Quatre sorriu, um pouco melhor, mas Zechs ainda não havia acabado:
" Quatre, quero que você preste muita atenção no que eu vou dizer agora. As ordens de Trowa e Heero são como se fossem as minhas ordens, por isso você tem que obedecê-las; tem que respeitá-los, pois são seus irmãos mais velhos. Não quero mais saber de você desobedecer um deles, entendeu? "
" Sim, papai. "
" Ótimo. E isso serve pra você também, Duo. "
" Hã? Pra mim? "
" Isso mesmo, você também tem que obedecê-los. "
" Tá... Fazê o quê! "
Confiava plenamente no julgamento dos dois mais velhos do que era certo e do que era errado, por essa razão confiava-lhes os dois mais novos.

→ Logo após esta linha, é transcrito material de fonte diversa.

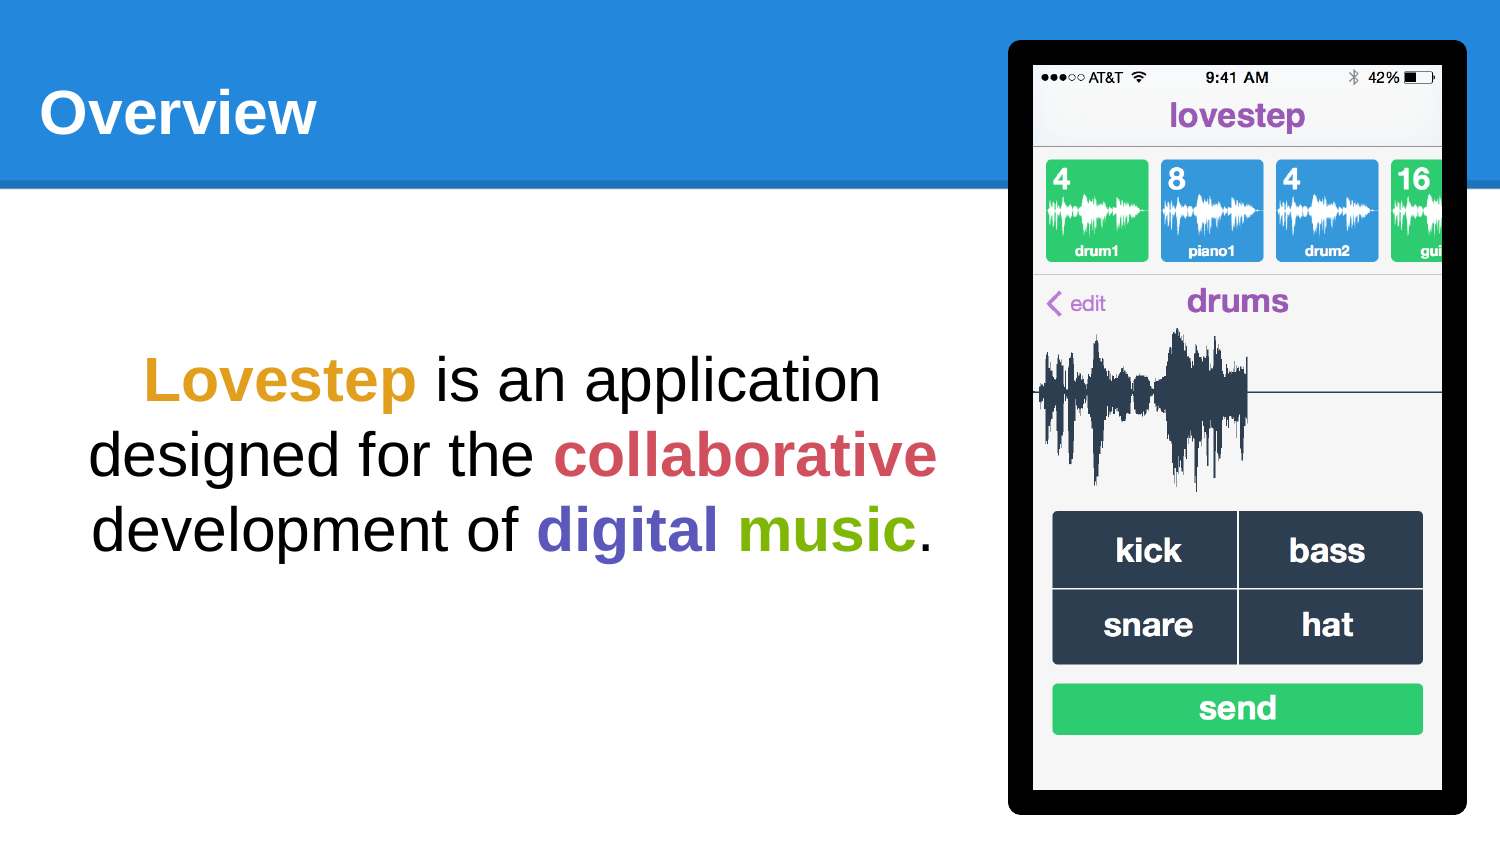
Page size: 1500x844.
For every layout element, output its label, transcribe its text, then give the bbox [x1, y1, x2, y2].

" Bem, crianças, amanhã eu vou ao mercado e compro outro pacote de bolachas, está bem? "
" Tá. "
Não poderia ir nesse momento pois teria que levar os filhos juntos, já que não queria que eles ficassem sozinhos, e isso não seria bom para eles, pois, com certeza, iriam querer mais coisas do que podia comprar e odiava vê-los ficar com vontade. No domingo poderia deixá-los com algum vizinho, assim aproveitava para fazer algumas entregas pequenas.
" Por favor, vão brincar pra lá, que eu vou limpar os cacos de vidro. "
" Sim, senhor. " Trowa, mais Duo e Heero saíram da cozinha.
" E você, Quatre, vai ficar um pouquinho de castigo. "
O loirinho, que acabara de conseguir conter o choro, acenou com a cabecinha, consentindo. Zechs o levou, segurando-lhe pela mãozinha, até um dos cantos da cozinha, longe dos cacos de vidro, e o colocou lá, de frente para parede.
" Só saia daí quando eu mandar. "
" Sim, papai. "
Deixou-o lá e foi arrumar a bagunça.
Continua...
Eu tenho que escrever as fics quando eu já tiver pensado no que escrever, porque quando eu vou inventando enquanto digito, acabo fazendo um monte de abobrinha! ¬¬"
Droga, agora eu acabei fazendo burrada, por causa desse meus impulsos! Por isso, não estranhem se nos próximos capítulos o negócio começar a falar de anjos e tal. (eu sei, seu sei!)
Bom, dessa vez eu extrapolei mesmo! Essa crianças tão boazinhas e obedientes demais! Daqui a pouco uma delas vai tar doando um rim!0.0 Hehe, mas elas tão assim pra compensar K.N.D., né, Kila? Naquela fic eles impossíveis, huahuahua! Tadinhos, eu só apronto com eles! XD
E agora vai aquele super agradecimento pra Lilly Carrol (eu disse, não disse, que ia ser eternamente grata pela ajuda? Rsrs). Huhu, brigadão mesmo! A boa-inetenção vaelu:DD
Os próximos caps. não vão demorar muito (eu espero '), acho que mais uns dois e a fic acaba. Por isso que o próximo vai ser mais longo.